◆ DATA ENTRIES:
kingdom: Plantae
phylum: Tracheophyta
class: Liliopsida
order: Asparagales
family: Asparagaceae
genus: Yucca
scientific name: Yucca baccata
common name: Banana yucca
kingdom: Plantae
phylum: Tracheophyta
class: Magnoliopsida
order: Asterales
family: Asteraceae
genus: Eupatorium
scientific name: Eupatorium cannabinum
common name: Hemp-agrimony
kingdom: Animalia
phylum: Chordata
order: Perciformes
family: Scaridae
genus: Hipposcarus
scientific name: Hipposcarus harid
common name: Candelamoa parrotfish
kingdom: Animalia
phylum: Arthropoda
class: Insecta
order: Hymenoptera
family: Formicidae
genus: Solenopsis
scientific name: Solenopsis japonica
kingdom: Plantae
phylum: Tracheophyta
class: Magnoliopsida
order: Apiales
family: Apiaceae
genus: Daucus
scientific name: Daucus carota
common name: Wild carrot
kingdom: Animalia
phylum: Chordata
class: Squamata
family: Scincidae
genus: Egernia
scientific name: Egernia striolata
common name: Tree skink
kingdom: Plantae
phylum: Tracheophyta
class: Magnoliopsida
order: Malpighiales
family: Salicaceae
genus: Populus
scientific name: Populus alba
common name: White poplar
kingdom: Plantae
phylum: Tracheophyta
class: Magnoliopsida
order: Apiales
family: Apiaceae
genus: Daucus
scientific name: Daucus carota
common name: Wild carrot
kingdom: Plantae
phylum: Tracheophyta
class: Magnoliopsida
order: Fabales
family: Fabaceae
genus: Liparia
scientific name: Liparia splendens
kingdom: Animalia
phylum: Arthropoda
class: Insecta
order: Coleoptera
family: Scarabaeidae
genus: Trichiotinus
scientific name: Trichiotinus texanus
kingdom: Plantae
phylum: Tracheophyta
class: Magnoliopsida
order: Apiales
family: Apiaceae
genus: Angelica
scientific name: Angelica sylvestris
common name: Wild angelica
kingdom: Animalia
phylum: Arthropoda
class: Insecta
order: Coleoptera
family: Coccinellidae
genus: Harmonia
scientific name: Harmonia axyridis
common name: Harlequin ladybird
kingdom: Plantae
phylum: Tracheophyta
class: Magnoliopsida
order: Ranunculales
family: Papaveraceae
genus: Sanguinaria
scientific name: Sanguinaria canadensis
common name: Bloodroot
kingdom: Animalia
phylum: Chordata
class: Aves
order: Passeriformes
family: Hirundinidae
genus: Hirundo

◆ TASK GOAL: Print the lines of the listing word for word, starting with the first line and ending with the line that holds "scientific name: Sanguinaria canadensis", including both of those lines.

◆ ANSWER FOR THE TASK:
kingdom: Plantae
phylum: Tracheophyta
class: Liliopsida
order: Asparagales
family: Asparagaceae
genus: Yucca
scientific name: Yucca baccata
common name: Banana yucca
kingdom: Plantae
phylum: Tracheophyta
class: Magnoliopsida
order: Asterales
family: Asteraceae
genus: Eupatorium
scientific name: Eupatorium cannabinum
common name: Hemp-agrimony
kingdom: Animalia
phylum: Chordata
order: Perciformes
family: Scaridae
genus: Hipposcarus
scientific name: Hipposcarus harid
common name: Candelamoa parrotfish
kingdom: Animalia
phylum: Arthropoda
class: Insecta
order: Hymenoptera
family: Formicidae
genus: Solenopsis
scientific name: Solenopsis japonica
kingdom: Plantae
phylum: Tracheophyta
class: Magnoliopsida
order: Apiales
family: Apiaceae
genus: Daucus
scientific name: Daucus carota
common name: Wild carrot
kingdom: Animalia
phylum: Chordata
class: Squamata
family: Scincidae
genus: Egernia
scientific name: Egernia striolata
common name: Tree skink
kingdom: Plantae
phylum: Tracheophyta
class: Magnoliopsida
order: Malpighiales
family: Salicaceae
genus: Populus
scientific name: Populus alba
common name: White poplar
kingdom: Plantae
phylum: Tracheophyta
class: Magnoliopsida
order: Apiales
family: Apiaceae
genus: Daucus
scientific name: Daucus carota
common name: Wild carrot
kingdom: Plantae
phylum: Tracheophyta
class: Magnoliopsida
order: Fabales
family: Fabaceae
genus: Liparia
scientific name: Liparia splendens
kingdom: Animalia
phylum: Arthropoda
class: Insecta
order: Coleoptera
family: Scarabaeidae
genus: Trichiotinus
scientific name: Trichiotinus texanus
kingdom: Plantae
phylum: Tracheophyta
class: Magnoliopsida
order: Apiales
family: Apiaceae
genus: Angelica
scientific name: Angelica sylvestris
common name: Wild angelica
kingdom: Animalia
phylum: Arthropoda
class: Insecta
order: Coleoptera
family: Coccinellidae
genus: Harmonia
scientific name: Harmonia axyridis
common name: Harlequin ladybird
kingdom: Plantae
phylum: Tracheophyta
class: Magnoliopsida
order: Ranunculales
family: Papaveraceae
genus: Sanguinaria
scientific name: Sanguinaria canadensis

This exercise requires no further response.